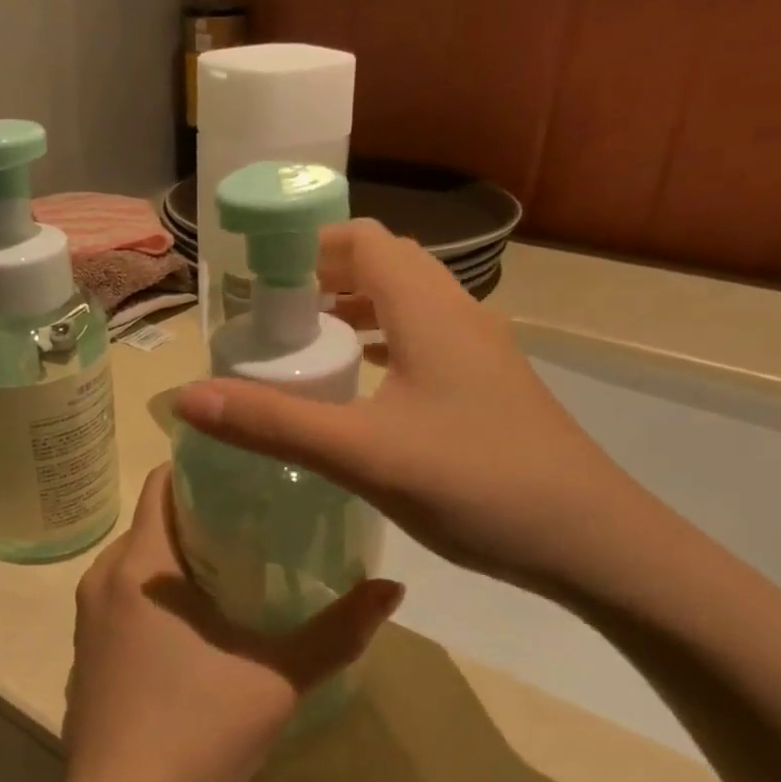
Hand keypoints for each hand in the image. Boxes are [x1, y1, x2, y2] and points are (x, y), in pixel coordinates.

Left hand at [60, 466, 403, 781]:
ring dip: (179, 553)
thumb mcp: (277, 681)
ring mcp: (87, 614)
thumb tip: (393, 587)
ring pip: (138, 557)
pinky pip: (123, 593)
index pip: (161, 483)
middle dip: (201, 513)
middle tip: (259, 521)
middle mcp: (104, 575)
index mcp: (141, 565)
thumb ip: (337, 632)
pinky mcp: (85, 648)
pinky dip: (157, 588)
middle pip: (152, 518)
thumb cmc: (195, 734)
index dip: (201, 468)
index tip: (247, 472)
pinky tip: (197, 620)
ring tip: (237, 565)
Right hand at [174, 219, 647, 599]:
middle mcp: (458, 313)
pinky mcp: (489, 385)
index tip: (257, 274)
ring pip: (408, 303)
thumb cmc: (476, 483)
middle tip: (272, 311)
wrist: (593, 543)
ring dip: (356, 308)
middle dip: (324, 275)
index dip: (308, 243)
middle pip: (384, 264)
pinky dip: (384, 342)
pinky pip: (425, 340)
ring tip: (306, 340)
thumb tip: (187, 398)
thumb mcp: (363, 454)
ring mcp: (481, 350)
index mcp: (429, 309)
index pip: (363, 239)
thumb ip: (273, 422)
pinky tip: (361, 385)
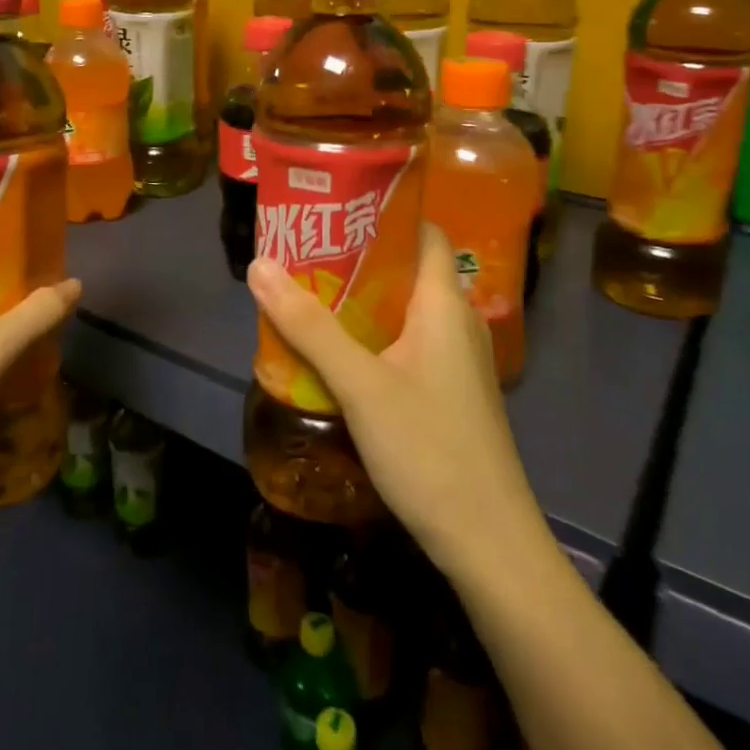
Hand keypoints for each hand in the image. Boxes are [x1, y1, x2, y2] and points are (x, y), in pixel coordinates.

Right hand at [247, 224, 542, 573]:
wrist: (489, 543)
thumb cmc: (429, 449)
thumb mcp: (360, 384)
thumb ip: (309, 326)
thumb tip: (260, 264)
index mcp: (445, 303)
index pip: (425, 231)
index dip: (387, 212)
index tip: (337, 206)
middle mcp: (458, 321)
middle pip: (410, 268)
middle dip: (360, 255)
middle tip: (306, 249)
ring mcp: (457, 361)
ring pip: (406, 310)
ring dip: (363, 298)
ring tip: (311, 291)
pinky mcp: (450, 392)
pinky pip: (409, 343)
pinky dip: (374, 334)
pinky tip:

════════════════

● Exercise directions: Produce the lines from the first line of the entries through the line that contains "thumb mcp: (360, 384)", exactly, leaving the pictures behind.

● Completed task:
Hand keypoints for each hand in the image. Boxes are [x1, y1, x2, y2] and points are (x, y), in pixel coordinates.

Left hand at [60, 466, 403, 781]:
ring dip: (179, 553)
thumb mcp: (277, 681)
ring mcp: (87, 614)
thumb tip: (393, 587)
ring pip: (138, 557)
pinky pip: (123, 593)
index pip: (161, 483)
middle dip: (201, 513)
middle tip: (259, 521)
middle mcp: (104, 575)
index mcp: (141, 565)
thumb ip: (337, 632)
pinky mcp: (85, 648)
pinky dip: (157, 588)
middle pip: (152, 518)
thumb cmc: (195, 734)
index dip: (201, 468)
index tip: (247, 472)
pinky tip: (197, 620)
ring tip: (237, 565)
Right hand at [174, 219, 647, 599]:
middle mcp: (458, 313)
pinky mcp: (489, 385)
index tip: (257, 274)
ring pip: (408, 303)
thumb cmc: (476, 483)
middle tip: (272, 311)
wrist: (593, 543)
ring dip: (356, 308)
middle dip: (324, 275)
index dip: (308, 243)
middle pip: (384, 264)
pinky dip: (384, 342)
pinky pip: (425, 340)
ring tip: (306, 340)
thumb tip: (187, 398)
thumb mcp: (363, 454)
ring mcp: (481, 350)
index mcp: (429, 309)
index pip: (363, 239)
thumb ip: (273, 422)
pinky tip: (361, 385)
Hand keypoints for each hand in the image. Boxes are [x1, y1, x2, y2] and points are (x, y), in pixel coordinates.

Right hand at [247, 224, 542, 573]:
wrist: (489, 543)
thumb cmc: (429, 449)
thumb mcp: (360, 384)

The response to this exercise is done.